Considering the fact that the disproportional brunt of biodiversity loss is felt by women because of gender disparities and differentiated gender needs and roles, the CBD Women’s Caucus, Civil Society organizations, women’s organizations and the Indigenous people fought hard during the two-week long negotiations to integrate a gender agenda to the forefront of the COP15. The results of these negotiations are quite transformative.

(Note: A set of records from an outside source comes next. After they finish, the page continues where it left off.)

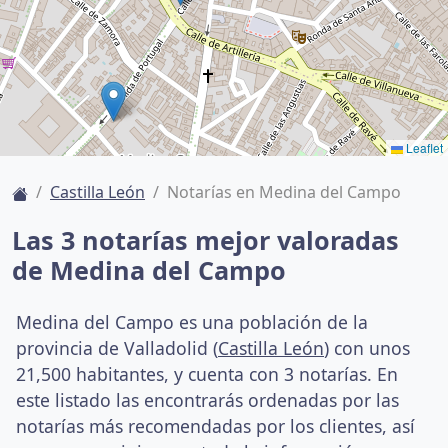
Leaflet
Castilla León
Notarías en Medina del Campo
Las 3 notarías mejor valoradas
de Medina del Campo
Medina del Campo es una población de la
provincia de Valladolid (
Castilla León
) con unos
21,500 habitantes, y cuenta con 3 notarías. En
este listado las encontrarás ordenadas por las
notarías más recomendadas por los clientes, así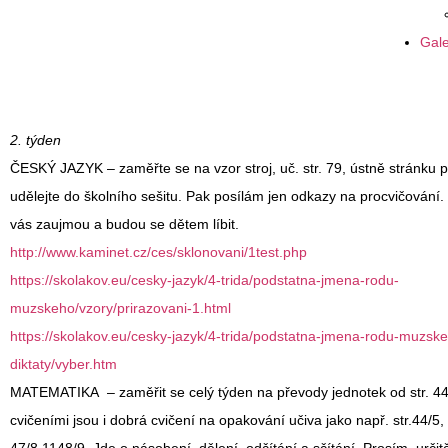
Gale
2. týden
ČESKÝ JAZYK
– zaměřte se na vzor stroj, uč. str. 79, ústně stránku p
udělejte do školního sešitu. Pak posílám jen odkazy na procvičování. 
vás zaujmou a budou se dětem líbit.
http://www.kaminet.cz/ces/sklonovani/1test.php
https://skolakov.eu/cesky-jazyk/4-trida/podstatna-jmena-rodu-
muzskeho/vzory/prirazovani-1.html
https://skolakov.eu/cesky-jazyk/4-trida/podstatna-jmena-rodu-muzs
diktaty/vyber.htm
MATEMATIKA
– zaměřit se celý týden na převody jednotek od str. 4
cvičeními jsou i dobrá cvičení na opakování učiva jako např. str.44/5,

The target 23 of the GBF, ‘Ensure gender equality in the implementation of the framework through a gender-responsive approach where all women and girls have equal opportunity and capacity to contribute to the three objectives of the Convention, including by recognizing their equal rights and access to land and natural resources and their full, equitable, meaningful and informed participation and leadership at all levels of action, engagement, policy and decision-making related to biodiversity’ incorporates aspects of access, opportunity and participation and can be treated as a significant step towards equity, equality and justice.
Likewise, the Gender Plan of Action with action-oriented objectives and implementation timelines and the monitoring framework for GBF with gender specific indicators is expected to play a key role in informing gender responsive policies at the national level. The gender specific outputs of the COP15 are anticipated to strengthen CBD contributions to global gender equality goals; however, the aspirational nature of these instruments raises concern over their translation to concrete actions. Moreover, although the Gender Plan of Action has reference to resource allocations for gender initiatives and gender responsive budgeting, the GBF is silent about resource allocation towards gender responsive initiatives.
Lack of resources has been pointed as a major barricade towards the implementation of the GBF constantly at the COP15, and the prioritization of gender specific initiatives in such a context of financial constrain is dubious. In addition to that the dissent of parties to adopt the language on ‘women in all their diversity and sexual orientation’ took back the negotiations by decades in time and has to be viewed as a lost opportunity towards a milestone.